说完,花媪便快步出去了,脚步却不怎么利索。
第二十三章 :三郎来谢
“阿姐方才不叫花媪去,是有什么用意?”宋君顾倒不是不想做,只是觉得这不似阿姐的行事风格。
宋酒将宋君顾放到床上,道:“花媪年纪大了,夜里黑,若是摔着了怎么得了?这次回宋宅,你顺道打听一下冬儿在何处。”
冬儿倒是个忠心不二的,只可惜她当时太过珍视与宋雪滢的姐妹之情,将冬儿的一片忠心丢得远远地。

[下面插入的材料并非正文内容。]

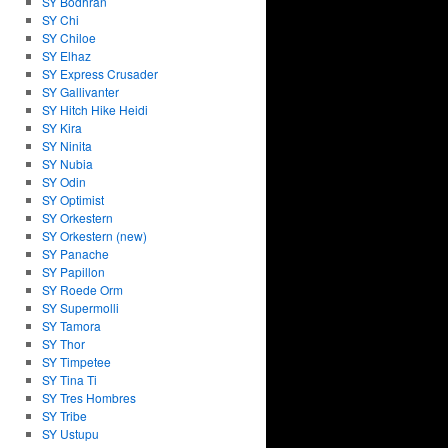
SY Bodhran
SY Chi
SY Chiloe
SY Elhaz
SY Express Crusader
SY Gallivanter
SY Hitch Hike Heidi
SY Kira
SY Ninita
SY Nubia
SY Odin
SY Optimist
SY Orkestern
SY Orkestern (new)
SY Panache
SY Papillon
SY Roede Orm
SY Supermolli
SY Tamora
SY Thor
SY Timpetee
SY Tina Ti
SY Tres Hombres
SY Tribe
SY Ustupu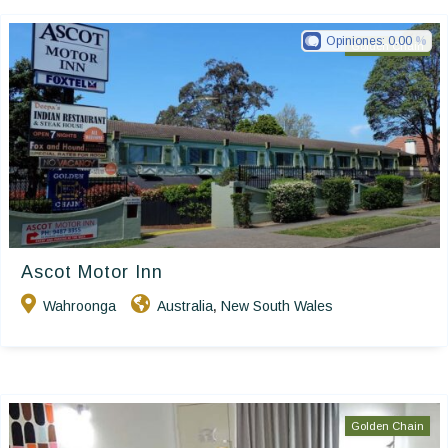
Opiniones:
0.00
Golden Chain
Ascot Motor Inn
Wahroonga
Australia
New South Wales
,
Golden Chain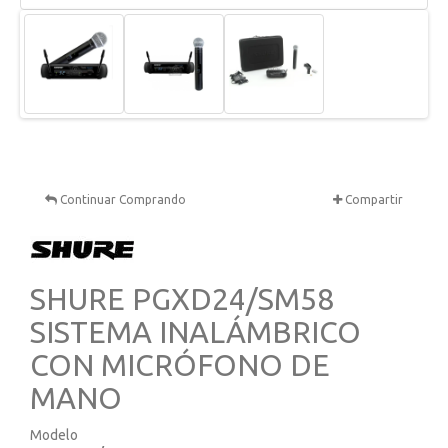
Continuar Comprando
Compartir
SHURE PGXD24/SM58
SISTEMA INALÁMBRICO
CON MICRÓFONO DE
MANO
Modelo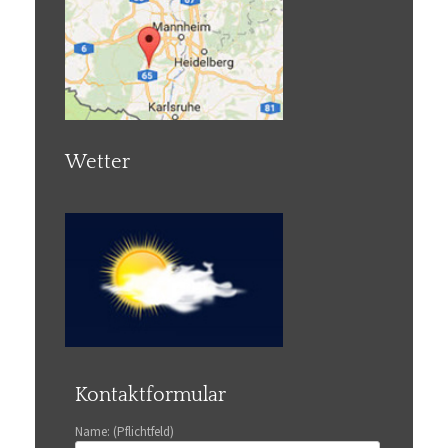
Wetter
Kontaktformular
Name: (Pflichtfeld)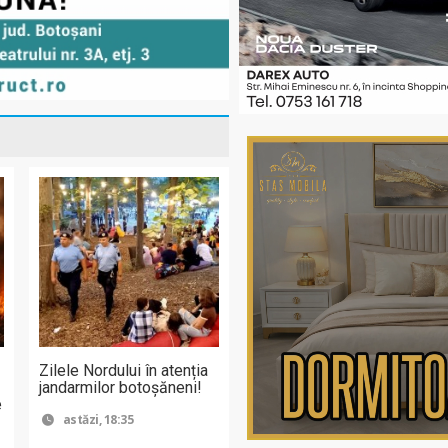
Zilele Nordului în atenția
jandarmilor botoșăneni!
e
astăzi, 18:35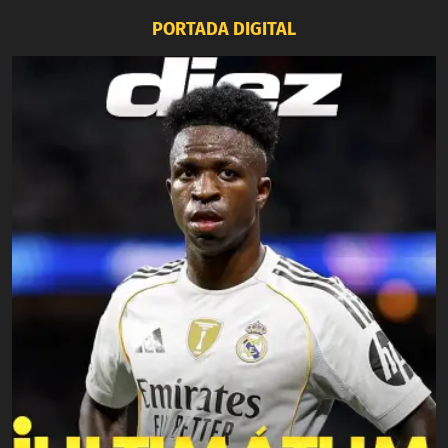
PORTADA DIGITAL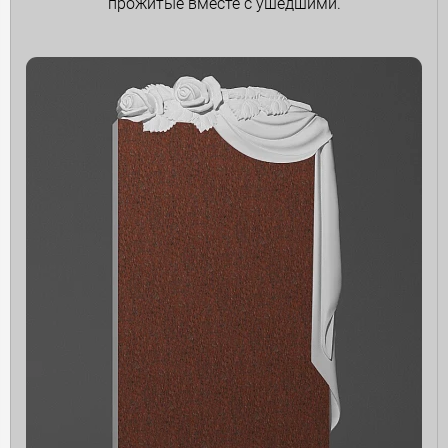
прожитые вместе с ушедшими.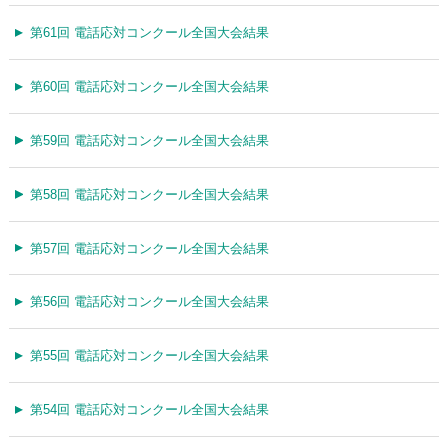
第61回 電話応対コンクール全国大会結果
第60回 電話応対コンクール全国大会結果
第59回 電話応対コンクール全国大会結果
第58回 電話応対コンクール全国大会結果
第57回 電話応対コンクール全国大会結果
第56回 電話応対コンクール全国大会結果
第55回 電話応対コンクール全国大会結果
第54回 電話応対コンクール全国大会結果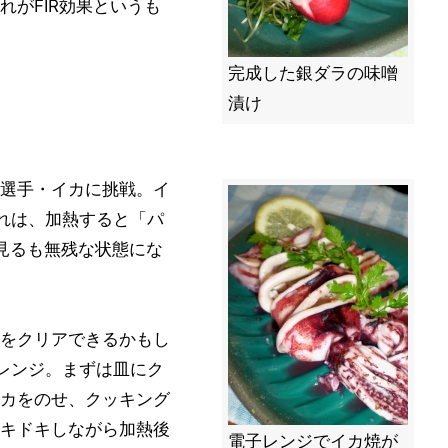
がFIR効果というも
完成した銀ダラの味噌
漬け
選手・イカに挑戦。イ
それは、加熱すると「パ
、見るも無残な状態にな
をクリアできるかもし
レンジ。まずは皿にク
カをのせ、クッキング
キドキしながら加熱後
電子レンジでイカ焼が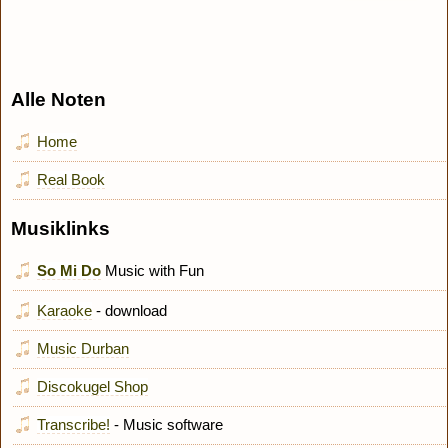
Alle Noten
Home
Real Book
Musiklinks
So Mi Do
Music with Fun
Karaoke
- download
Music Durban
Discokugel Shop
Transcribe!
- Music software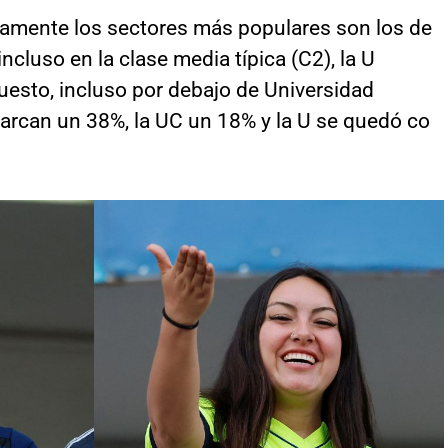
camente los sectores más populares son los de
ncluso en la clase media típica (C2), la U
uesto, incluso por debajo de Universidad
marcan un 38%, la UC un 18% y la U se quedó co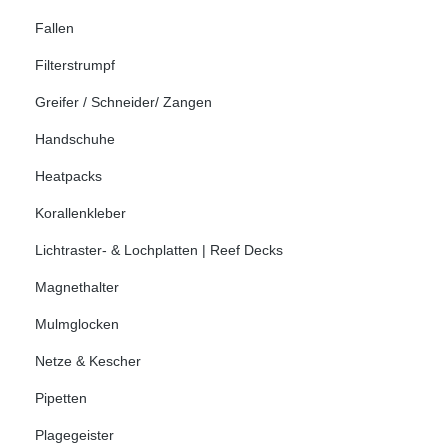
Fallen
Filterstrumpf
Greifer / Schneider/ Zangen
Handschuhe
Heatpacks
Korallenkleber
Lichtraster- & Lochplatten | Reef Decks
Magnethalter
Mulmglocken
Netze & Kescher
Pipetten
Plagegeister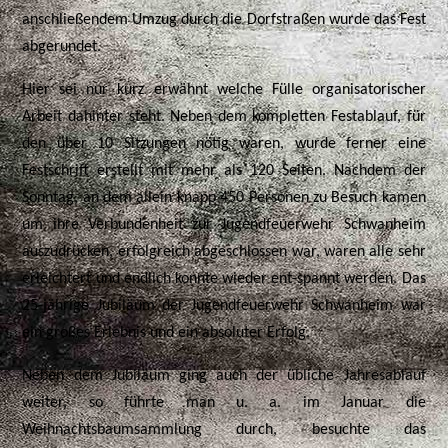
anschließendem Umzug durch die Dorfstraßen wurde das Fest
abgerundet.
Hier sei nur kurz erwähnt welche Fülle organisatorischer
Arbeit dahinter steht. Neben dem kompletten Festablauf, für
den über 10 Sitzungen nötig waren, wurde ferner eine
Festschrift erstellt mit mehr als 120 Seiten. Nachdem der
Sonntag, an dem allein knapp 450 Personen zu Besuch kamen
um ihre Verbundenheit zur Jugendfeuerwehr Schwanheim
auszudrücken, erfolgreich abgeschlossen war, waren alle sehr
erleichtert und endlich konnte wieder ent-spannt werden. Das
25-jährige Jubiläum der Jugendfeuerwehr Schwanheim war
ein großes Erlebnis und ein absoluter Erfolg.
Neben dem Jubiläum ging auch der übliche Jahresablauf
weiter, so führte man u. a. im Januar die
Weihnachtsbaumsammlung durch, besuchte das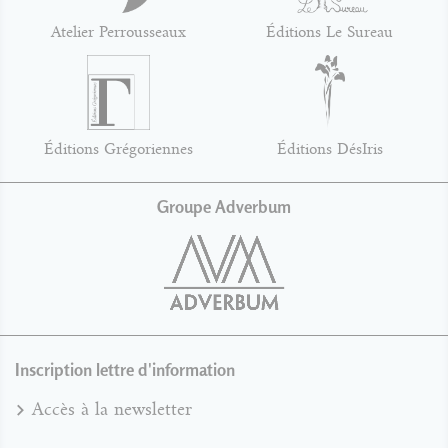
Atelier Perrousseaux
Éditions Le Sureau
Éditions Grégoriennes
Éditions DésIris
Groupe Adverbum
Inscription lettre d'information
Accès à la newsletter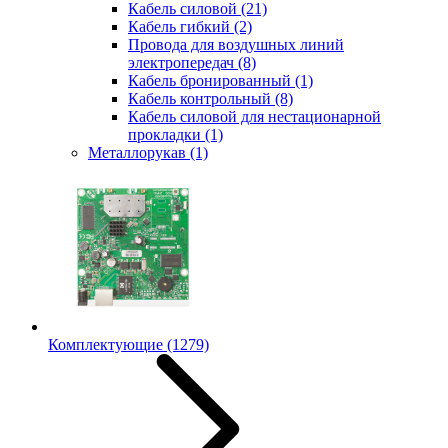
Кабель силовой
(21)
Кабель гибкий
(2)
Провода для воздушных линий
электропередач
(8)
Кабель бронированный
(1)
Кабель контрольный
(8)
Кабель силовой для нестационарной
прокладки
(1)
Металлорукав
(1)
Комплектующие
(1279)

宋君顾不解,“阿姐问一个女使的下落作何用?若是差个使唤的,找牙人买一个便是。”
“你呀……”宋酒无奈一笑,“冬儿是个可用的,与其花钱买个女使,倒不如用一个熟悉的。知己知彼,方能百战不殆!何况阿姐眼下也没有多少银子可以挥霍,还是省一省,偌大个酒楼还等着银子用呢。”
“阿姐读的书多,说起话来头头是道!”
宋酒懒得与他玩笑,问:“记住阿姐说的了?”
宋君顾点头,“记住了!”
花媪人虽老,还是很快将热水打来了。
宋酒替宋清盼净了面,随后盖好被子,轻声哄他入睡。
花媪上前来,小声说道:“小娘子,门外有个叫罗三郎的说要见你。”
“罗三郎?”宋酒疑惑,天色已晚,酒楼里的罗三郎来做什么?
出了房间,便见罗三郎站在庭院中。